-
Next action is to suck the data from the public project and index it without going through export
/halsk 1281 pages /yuiseki 2679 pages /tkgshn 5648 pages First from /halsk
- 127 sec Two left.
- 335 sec done
- Parallelization of embedded API calls
- Asynchronous HTTP requests in Python using aiohttp and asyncio
- I guess I need to make aiohttp.ClientSession hit where I am hitting with requests now…
- Now hitting on requests” is False
- I’m using the official openai library.
- This can be passed in a list for batch processing.
- Rate limits : OpenAI API
- 3,500 RPM / 350,000 TPM
The layer of parallelization was not what was originally planned.
- I thought it was a function that calls the embed API.
- A class that represents an index with a method to execute it in batch.
It’s done, so we run it and go to lunch.
This model’s maximum context length is 8191 tokens, however you requested 9158 tokens (9158 in your prompt; 0 for the completion).
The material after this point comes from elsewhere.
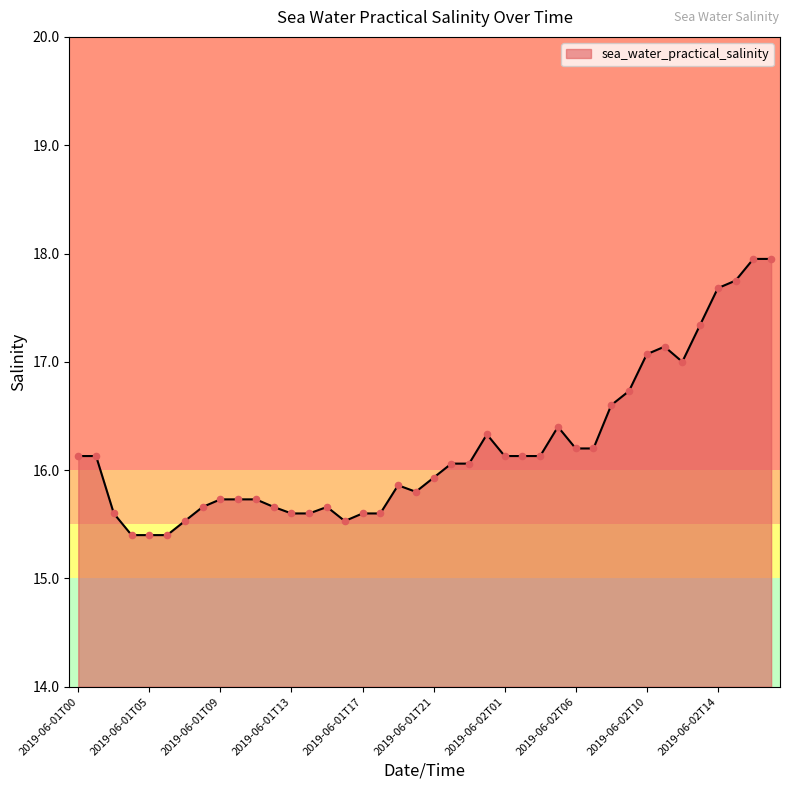

What is the smallest value displayed?

15.4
Please reduce your prompt; or completion length.
- oops
Stop at PDB and observe :
(Pdb) print(list(map(get_size, texts)))
[85, 122, 88, 118, 5, 106, 100, 100, 9158, 9152, 9164, 121, 113, 81, 456, 133, 45, 6, 6, 7, 514, 351, 278, 441, 322, 27, 210, 515, 517, 252, 23, 28, 363, 92, 486, 318, 350, 326, 276, 340, 418, 355, 309, 292, 366, 334, 273, 387, 349, 341]
Ah, I see, that’s one line.
- https://scrapbox.io/yuiseki/https:%2F%2Fplatform.twitter.com%2Fwidgets.js#613321a0bb24d40000440059
- If the chunked file is huge, only the first part of the file is taken and embedded.
- I originally did that, but when I made the parallelization, it was embargoed, so I threw it into the API as long as it was.
I don’t know how long this trouble will take.
238/238 [11:46<00:00, 2.97s/it]
- This is the /tkgshndata that ran after the fix
- The 5748-page Scrapbox is divided into a little over 10,000 chunks and processed in 238 batches of 50 pieces each.
- It is about 3 seconds per batch, and the total time is like 12 minutes.
Put in Qdrant
ResponseHandlingException: The write operation timed out
- I was able to hit it without
wait=True
on /nishio, but when I tried to get 3 people in at once, 1.5 people died.- WAL overflowed?
- PS: Conflicts with indexing
- If you add
wait=True
, it looks like this117/117 [02:57<00:00, 1.51s/it]
44/44 [00:54<00:00, 1.23s/it]
- Well, I’ll be in there in a few minutes, so it’s nothing to worry about.
Now you can cross search.
- What’s that? Why do I get hits only on yuiseki?
- Is that possible?
- Oh, I was doing
client.recreate_collection
.
redoing
- I get
ResponseHandlingException: The write operation timed out
even ifwait=True
. - It happens even if you
sleep(1)
. - Bulk upload vectors - Qdrant
- Ah, I see, you stop the generation of indexes.
23/23 [00:34<00:00, 1.48s/it]
117/117 [02:59<00:00, 1.53s/it]
44/44 [01:15<00:00, 1.72s/it]
- It’s done.
- “On Computer Assisted Deliberation and Consensus Building”
- I can do a cross search.
- Plenty of room.
What we were able to verify this time
- If the other party is a public project in Scrapbox, no special work by the other party is required
- The time and monetary costs are not significant.
@yuiseki_: If you say that we will combine multiple people’s personal Scrapboxes and make them vector searchable to test their usefulness in cooperation, consensus building, etc., I feel the priority of what and how much to write in my Scrapbox explode!
@nishio: in a little while, anyone can throw an agenda at this [/villagepump/Scrapbox ChatGPT Connector Roundtable Mode](https://scrapbox.io/villagepump/Scrapbox ChatGPT Connector Roundtable Mode)
I looked at it on my iPhone and it looked terrible.
@yuiseki_: added about 100 pages of important information for now!
- We need to implement an update function…
This page is auto-translated from /nishio/pVectorSearch2023-06-07 using DeepL. If you looks something interesting but the auto-translated English is not good enough to understand it, feel free to let me know at @nishio_en. I’m very happy to spread my thought to non-Japanese readers.